Other recipients of CRF money, include The Royal Liverpool Philharmonic, which received £748,000, to provide a short, socially distanced program, all of which will be recorded to stream at a later date, according to the announcement from DCMS, which lists all 1,385 organizations eligible for the fund.
Samir Hussein/Getty Images – Mark Ronson & Amy Winehouse At The 100 Club
Amy Winehouse made a surprise appearance as she performs with Mark Ronson at the 100 Club, July 6, 2010, in London, England.
London’s iconic 100 Club has been awarded £491,486 ($641,000). Club owner Jeff Horton said, “this funding gives us a real fighting chance of surviving this current crisis, gives all of our staff security and will make a major contribution in allowing the 100 Club to be visited by future generations.”
London’s iconic music, comedy, drag and variety venue, The Clapham Grand received £300,000 ($391,000) from the Arts Council to help the venue continue to trade.
Clapham Grand manager Ally Wolf commented, “We would like to thank The Arts Council and the Department for Culture, Media, and Sport, for their continued support, without which we would have most likely had to close by now.
“We would also like to thank The Music Venue Trust, and The Night Time Industries Association for their incredible and invaluable advice and support throughout this Covid-19 era.
“More them anything we’d like to thank our audiences who have shown us huge support since we had to close during lockdown – with their donations to our Crowdfunder, and their faith in our ability to host safe physically distanced shows by coming back to us now that we are reopening.
“Also, a huge thanks to our staff and the performers who have worked incredibly hard in this challenging time to make sure we keep this dream of a venue alive!”
The Clapham Grand hosts more than 400 events and more than 100,000 customers per year, by it own admission. Including freelancers, up to 60 people work at the building.

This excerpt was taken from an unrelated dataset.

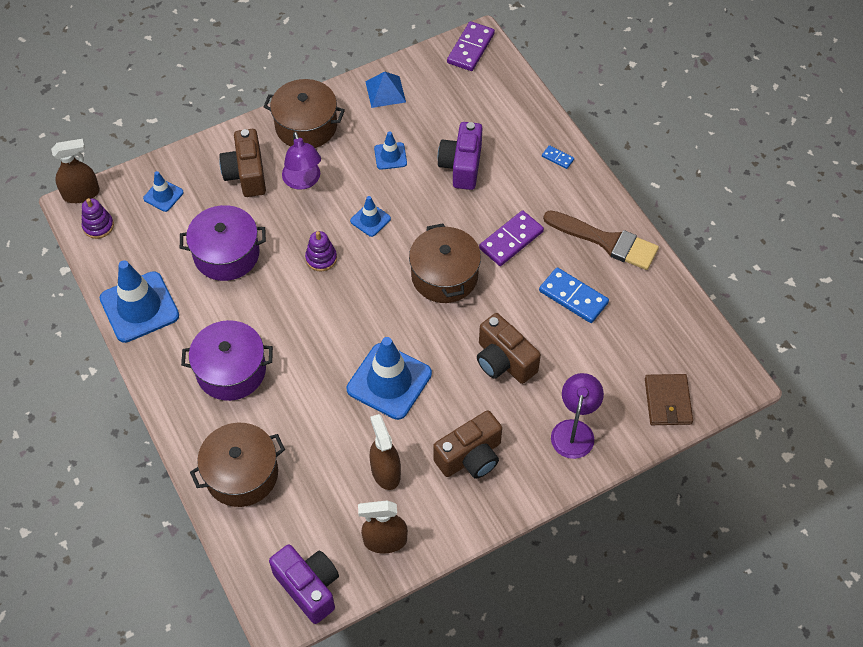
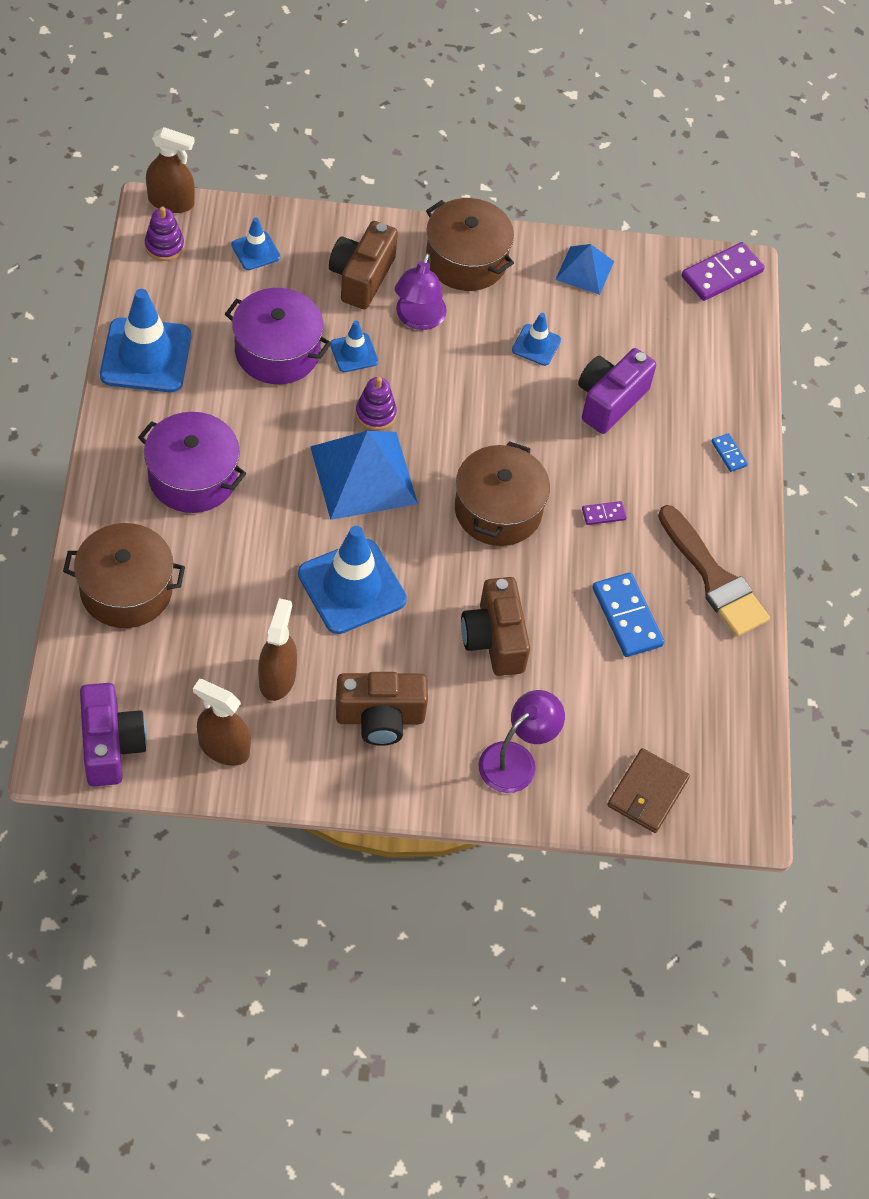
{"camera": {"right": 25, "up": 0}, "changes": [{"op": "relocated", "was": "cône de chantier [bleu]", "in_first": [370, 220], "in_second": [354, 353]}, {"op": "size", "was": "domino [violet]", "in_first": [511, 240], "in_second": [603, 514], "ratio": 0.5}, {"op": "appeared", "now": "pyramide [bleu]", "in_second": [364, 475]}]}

The venue raised over £50k themselves as part of the ‘Save the Grand’ campaign through the summer. The refurbished Upper Circle increased the distanced capacity of the venue by 100, taking it to 400.
– The Clapham Grand London.
The refurbished Upper Circle increased the distanced capacity of the venue by 100, taking it to 400 in distanced times.
Capacity is still less than 50% of the 1,250 people the venue can actually hold. But 100 extra tickets at least give the venue more chance to make the new financial model work and survive this period.
The Music Venue Trust, whose team has been working tirelessly throughout this crisis to ensure grassroots music venues are listened to by politicians and given the grants they need.
In a statement, MVT CEO Mark Davyd praised the UK’s DCMS and Arts Council for their efforts, “particularly the Secretary of State and the Chancellor,” for understanding grassroots music venues required, developing a solution, and making it happen.
“This is just the start,” said the UK’s culture secretary Oliver Dowden, adding, that “hundreds of millions pounds more” were “on the way for cultural organizations of all sizes that still need our help.”
The UK’s Night Time Industries Association (NTIA) pointed out that businesses in live music, events, supply chain and some venues may have seen some of the money, but only a very limited number of dance music clubs and events.
“We have been aware all along that the fund would not be able to support everyone, and will leave many businesses who have missed out on this opportunity awaiting on a perilous cliff edge, which will result in further redundancies in the coming weeks,” NTIA CEO Michael Kill said.
And he added, “The announcement of further restrictions in the north is expected from the Government later today and we are still awaiting clarity on eligibility of venues that have been closed since March from the Chancellor’s announcement last week.
“We need the Government to step up and support our sector.”